Setiap SPPG ditargetkan mampu melayani sedikitnya 300 penerima manfaat dari kelompok sasaran prioritas sesuai standar Badan Gizi Nasional.

Momentum Harganas juga dimanfaatkan untuk memberikan apresiasi kepada pemerintah daerah yang dinilai berhasil mendukung pembangunan keluarga.

Sebanyak 38 bupati dan wali kota di Jawa Timur bersama 38 Ketua TP-PKK kabupaten/kota menerima penghargaan atas komitmennya dalam mempercepat penurunan stunting dan meningkatkan kualitas keluarga.

Penghargaan serupa diberikan kepada sejumlah Taman Asuh Sayang Anak (Tamasya) dari unsur pemerintah maupun perusahaan yang dinilai berkontribusi3 dalam menciptakan lingkungan pengasuhan yang ramah bagi anak.

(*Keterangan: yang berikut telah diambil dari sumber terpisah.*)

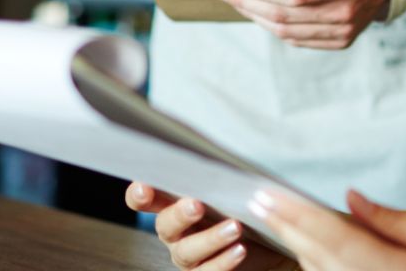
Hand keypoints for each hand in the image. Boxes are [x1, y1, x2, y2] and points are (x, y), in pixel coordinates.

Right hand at [125, 182, 298, 270]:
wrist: (267, 240)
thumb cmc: (241, 205)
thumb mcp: (230, 186)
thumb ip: (218, 173)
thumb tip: (224, 146)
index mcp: (173, 204)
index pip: (144, 199)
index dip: (138, 194)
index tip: (144, 187)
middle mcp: (175, 232)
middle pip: (164, 225)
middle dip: (178, 214)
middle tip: (196, 205)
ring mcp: (188, 255)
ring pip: (186, 251)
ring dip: (210, 239)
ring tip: (234, 227)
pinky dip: (223, 261)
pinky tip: (239, 249)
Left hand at [213, 0, 388, 49]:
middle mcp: (346, 13)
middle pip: (286, 17)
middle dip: (249, 4)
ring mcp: (344, 31)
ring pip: (288, 33)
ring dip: (257, 18)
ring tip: (237, 2)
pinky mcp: (340, 41)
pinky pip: (298, 40)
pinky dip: (275, 28)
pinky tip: (259, 13)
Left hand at [251, 188, 405, 270]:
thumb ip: (390, 220)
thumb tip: (349, 199)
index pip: (332, 238)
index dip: (296, 216)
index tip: (268, 195)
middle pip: (317, 258)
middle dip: (286, 227)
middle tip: (257, 201)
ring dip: (297, 244)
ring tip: (275, 214)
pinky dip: (317, 261)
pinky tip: (306, 242)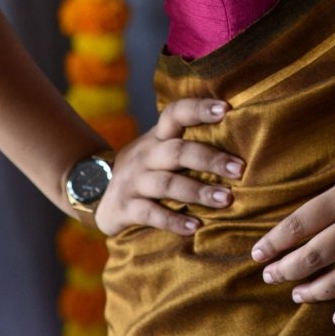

Program-program tersebut telah dirasakan manfaatnya oleh masyarakat. Siti Badriyah, warga penerima manfaat MBG, mengaku bantuan yang diterima sangat membantu memenuhi3 kebutuhan gizi putrinya, Aleya, yang telah memperoleh program tersebut sejak berusia satu tahun.

“Alhamdulillah, anak saya sudah mendapatkan MBG sejak usia satu tahun dan sampai sekarang masih rutin menerima setiap hari. Bantuan ini sangat membantu memenuhi kebutuhan gizi anak saya. Kalau harus memenuhi makanan bergizi sendiri, terus terang saya kesulitan karena keterbatasan ekonomi,” ujarnya.

Selain memperoleh menu bergizi setiap hari yang terdiri atas sayuran, telur, ayam, buah, dan susu, keluarganya juga menerima bantuan sembako berupa beras, telur, gula, dan kebutuhan pokok lainnya.

“Semua itu sangat membantu. Saya sangat berterima kasih kepada pemerintah atas program MBG ini. Semoga program ini terus berjalan agar anak-anak seperti anak saya tetap mendapatkan gizi yang baik,” katanya.

Pada kesempatan yang sama, Kemendukbangga/BKKBN bersama para mitra juga menyerahkan santunan dan paket sembako kepada keluarga penerima manfaat Program GENTING.

Bantuan tersebut menjadi bagian dari upaya memperkuat perlindungan sosial sekaligus memastikan keluarga berisiko stunting memperoleh pendampingan yang berkelanjutan melalui kolaborasi pemerintah dan masyarakat.